Japonya Başbakanı Şinzo Abe, 7 Nisan'da ülkedeki toplam nüfusun yüzde 44'ünü oluşturan başkent Tokyo ve diğer altı bölgede 6 Mayıs'a kadar olağanüstü hal ilan etmişti. 16 Nisan'da ise hükümet olağanüstü halin kapsamını ülkenin 47 bölgesini de içerecek şekilde genişletme kararı almıştı. Japonya'da 39 eyalette OHAL dün kaldırıldı. Gündelik yaşamın yoğunluğu, toplu taşımalarda ve ofislerde geçirilen zamanın düşmesi nedeniyle stres faktörünün azaldığı ülkede, intihar oranları nisan ayında geçen yılın aynı ayına göre yüzde 20 gerileyerek son beş yıldaki en büyük düşüşü yaşadı. Geçen yıl nisan ayında 1455 kişi intihar ederken, bu sene bu sayı 359 azalarak 1096'ya geriledi.
YouTube'da en çok görüntülenen Kovid-19 ile ilgili videoların yüzde 25'inden fazlasının "sahte veya yanıltıcı bilgiler" içerdiği ortaya çıktı. Araştırmacılar bu sonuca 69 popüler videoyu inceleyerek vardı. Profesyonel ve resmi videoların yüksek puan aldığı ancak YouTube'da popüler olmadığını belirleyen araştırmacılar, yanlış bilgi içeren videoların toplam 62 bin kez görüntülendiğini tespit etti.
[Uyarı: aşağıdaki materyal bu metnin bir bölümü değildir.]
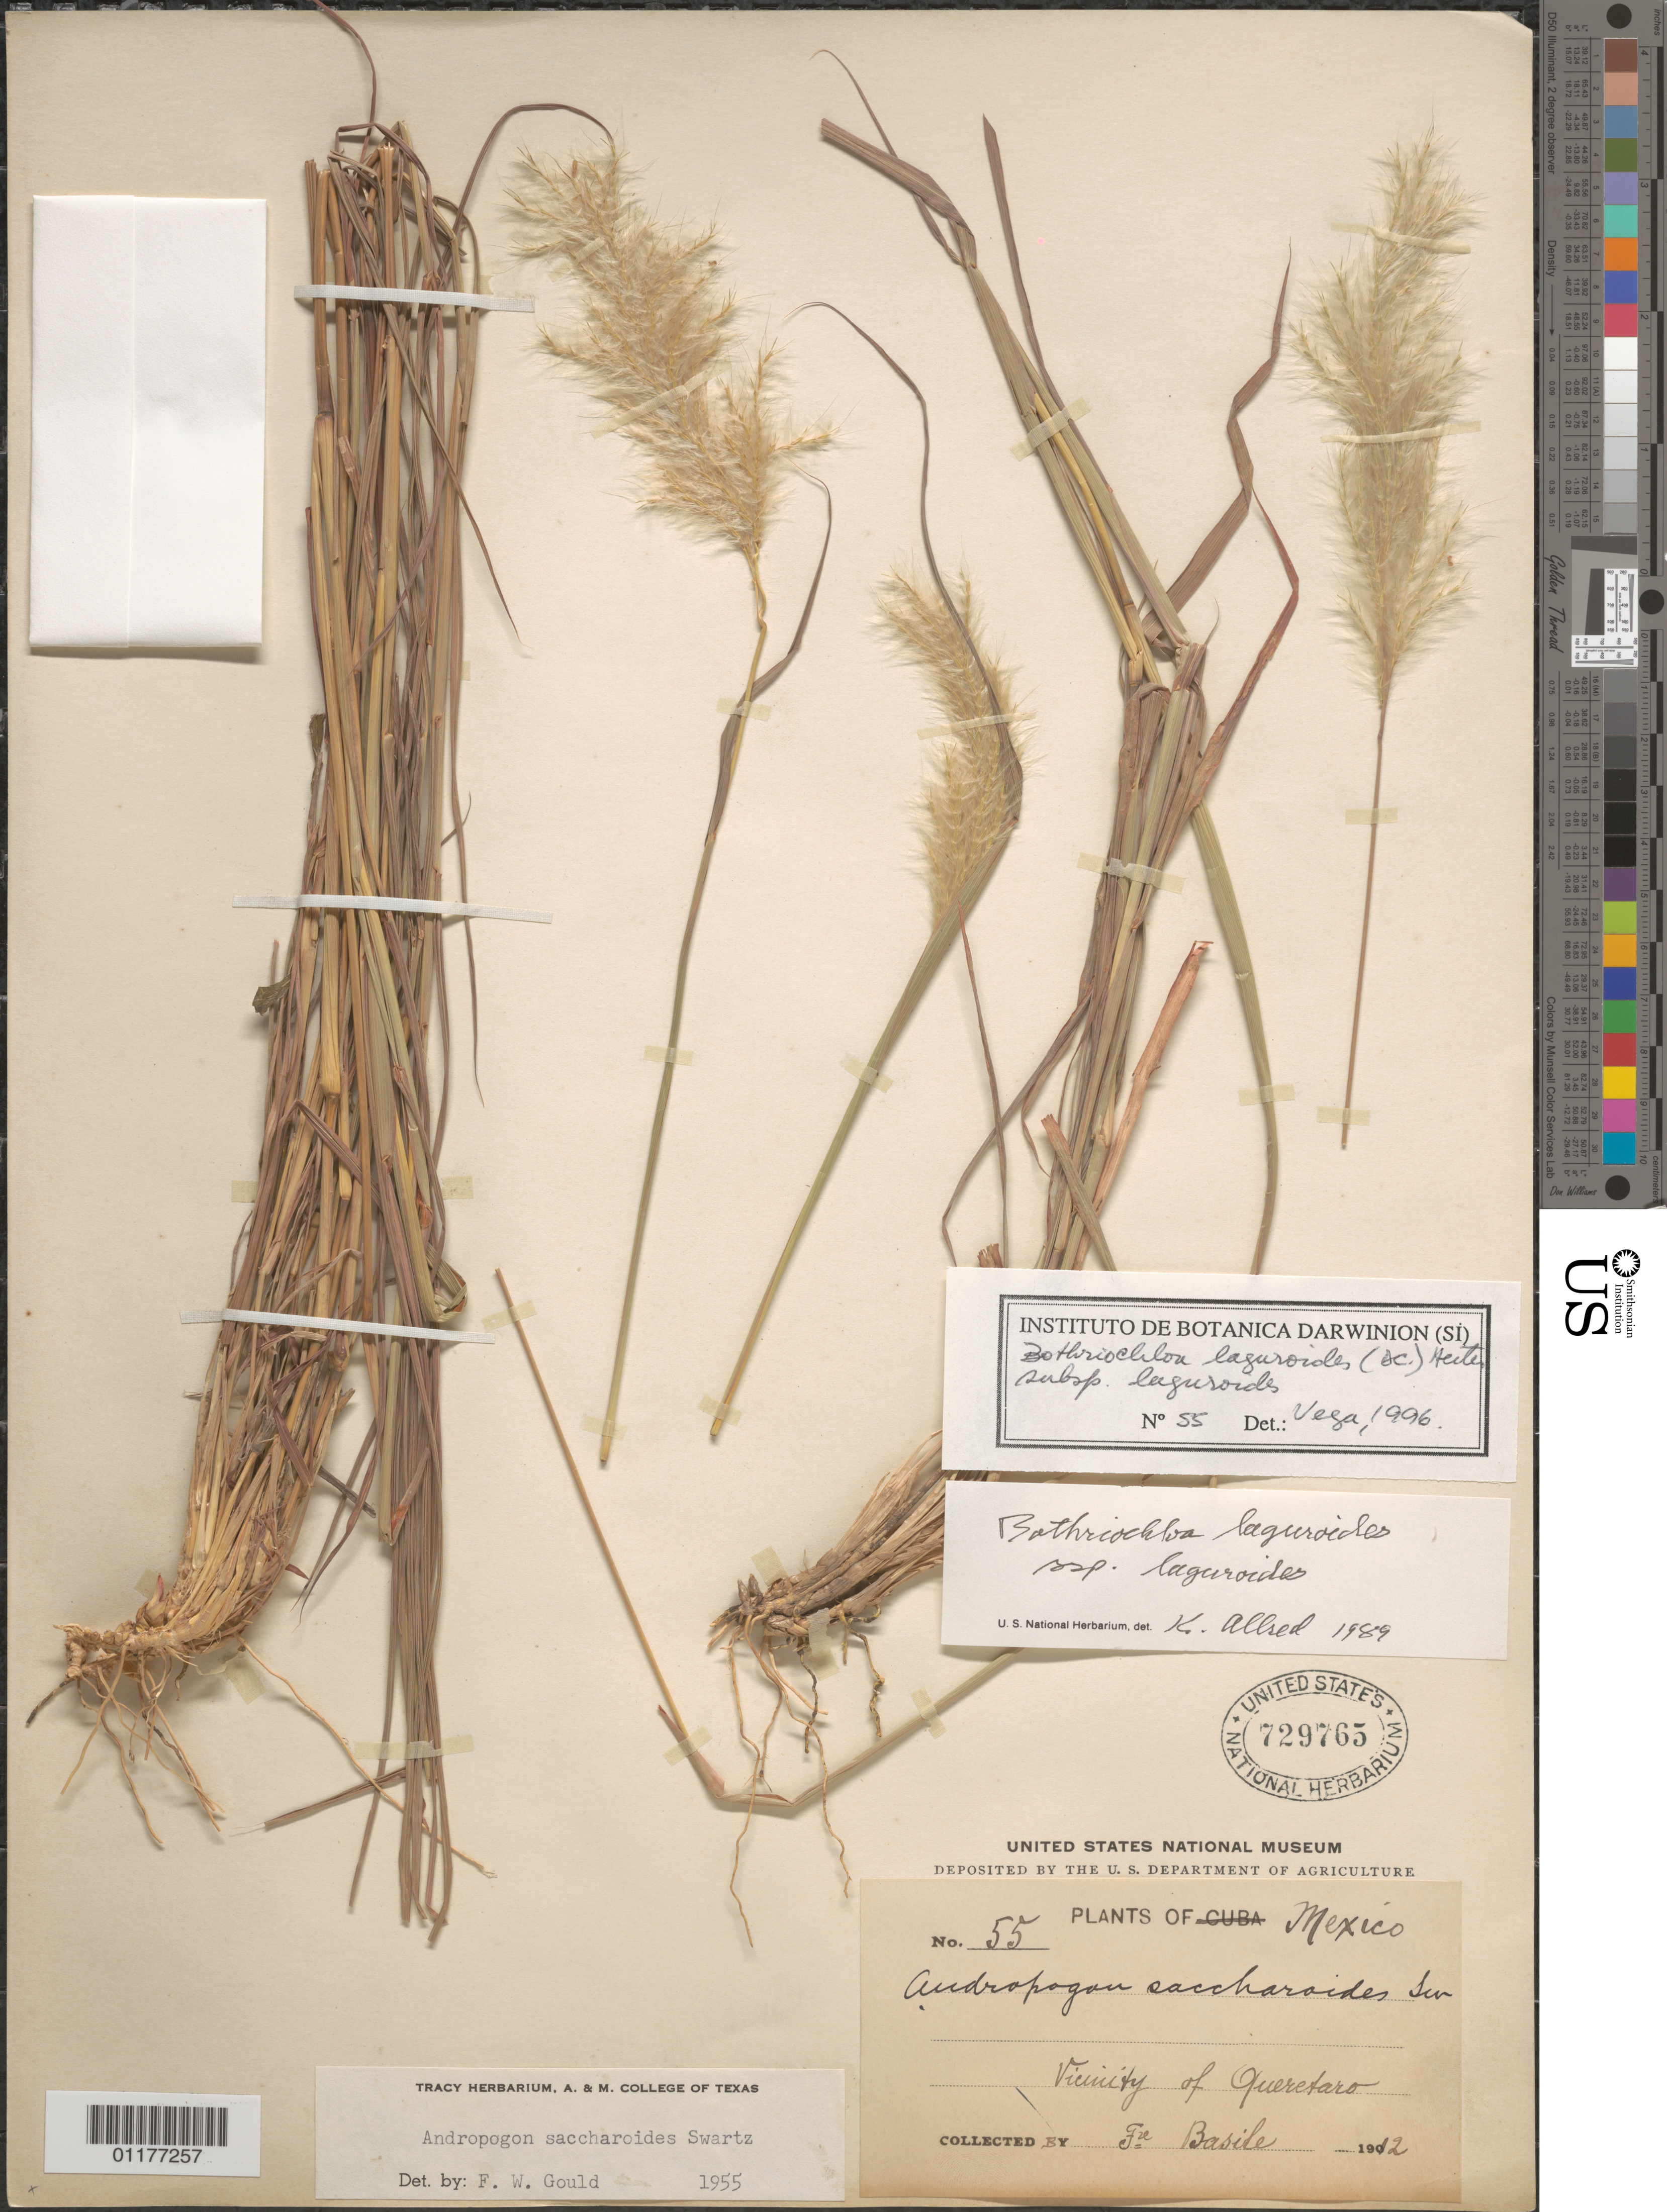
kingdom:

Uzmanlar, Kovid-19 hakkında sahte haberlerin daha önce yaşanan herhangi bir salgından çok daha fazla insana ulaştığı ve ciddi zarar verme potansiyeli olduğu konusunda uyarıda bulundu.
Hong Kong'da seyahat öyküsü olmamasına rağmen 5 yaşındaki torunuyla birlikte Kovid-19 bulaşan 66 yaşındaki kadın nedeniyle, 860 ailenin testten geçirileceği açıklandı. 23 gün boyunca ülkede yerel kaynaklı vakanın tespit edilmemesinin ardından, kadının ve torununun kuluçka döneminde kaldığı iki konut bölgesindeki kişilere önlem amaçlı koronavirüs testi yapılacağı belirtildi.
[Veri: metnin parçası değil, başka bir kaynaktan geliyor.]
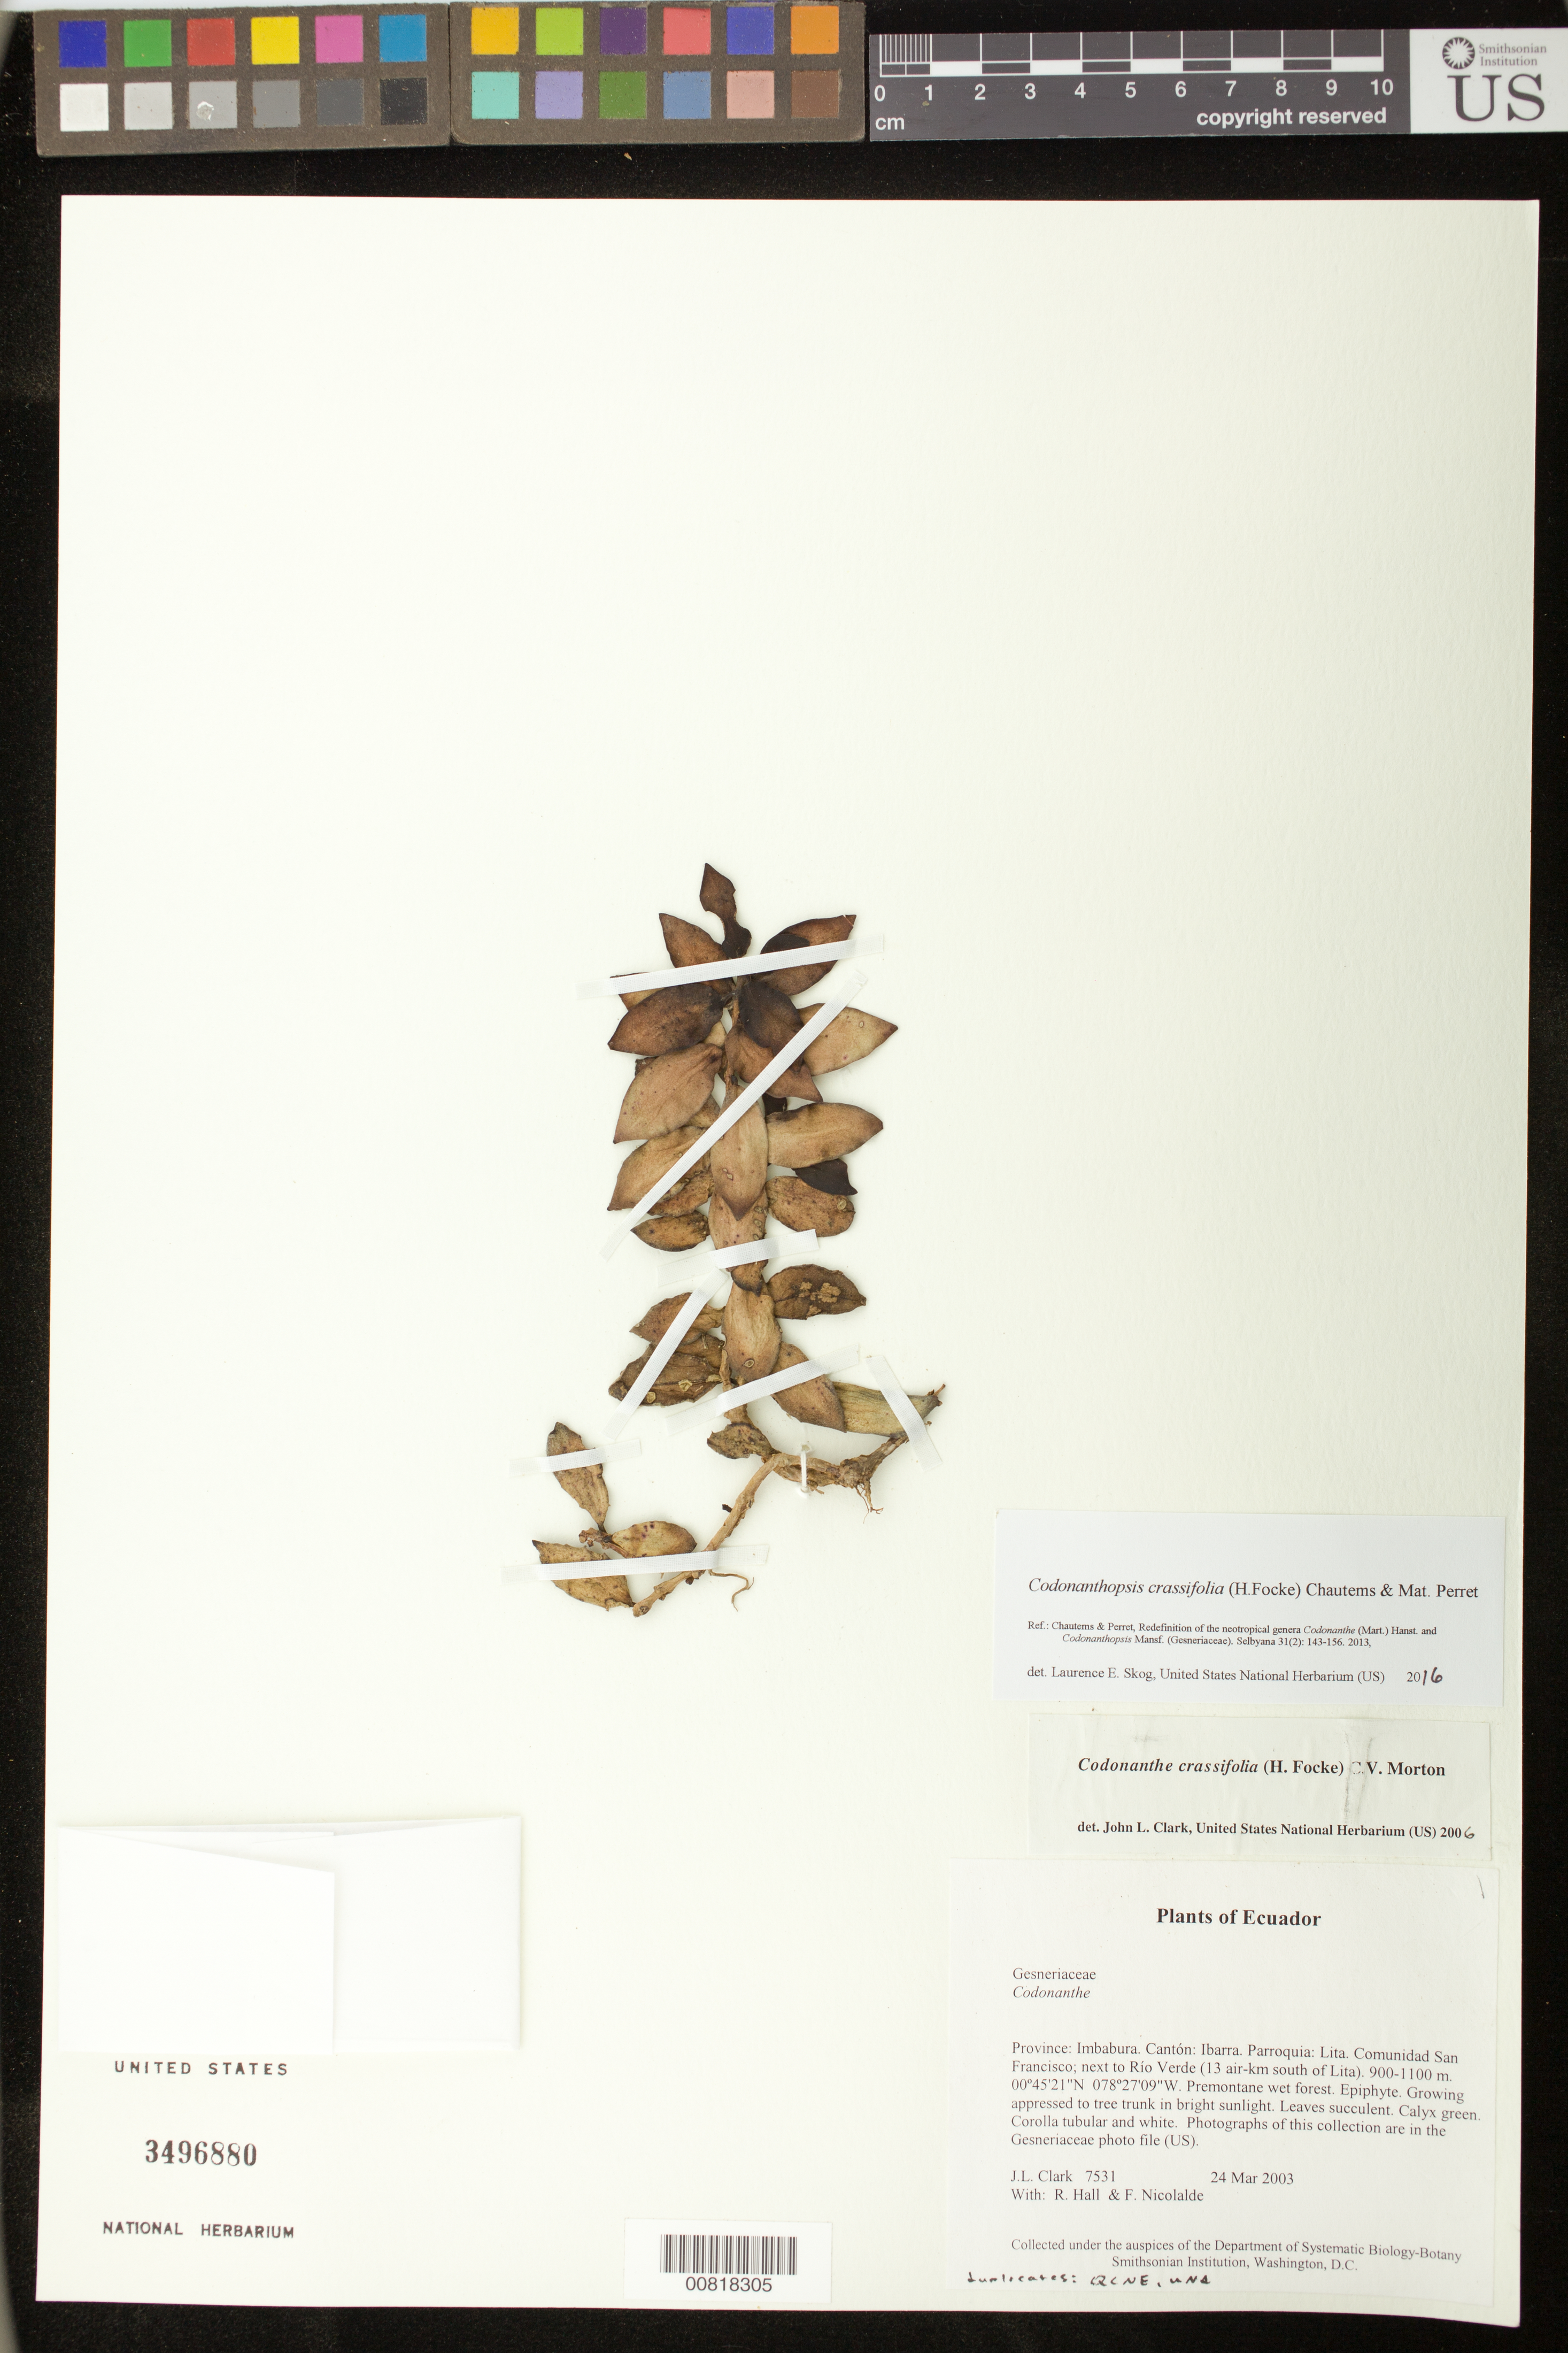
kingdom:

ABD'de yapılan bir araştırmada, kedilerin yeni tip korona virüsünü hiçbir belirti göstermeden taşıyıp birbirlerine Kovid-19 bulaştırabildiği ortaya çıktı. Wisconsin Üniversitesi Veterinerlik Fakültesi'nde yapılan araştırmada, bir hastadan alınan virüs örnekleri üç kediye enjekte edildi. Virüs bulaştırılan bu üç kedi, sonrasında enfekte olmayan birer kedi ile aynı ortamda tutuldu.
Beş gün sonra yapılan testlerde, enfekte olmayan ama Kovid-19 taşıyan kedilerle aynı ortamda kalan kedilere de virüs bulaştığı tespit edildi. Araştırmacıları, virüsün insan eliyle bulaştırıldıkları da dahil, altı kedinin hiçbirinin bu süreçte hiçbir semptom göstermediğini belirtti. Araştırma ekibinden virüs uzmanı Peter Halfmann, "Hiçbiri hapşırmadı, öksürmedi, ateşleri hiç çıkmadı veya hiç kilo kaybetmediler. Eğer bir kedi sahibi onları görseydi, hiçbir şey fark etmeyecekti" dedi.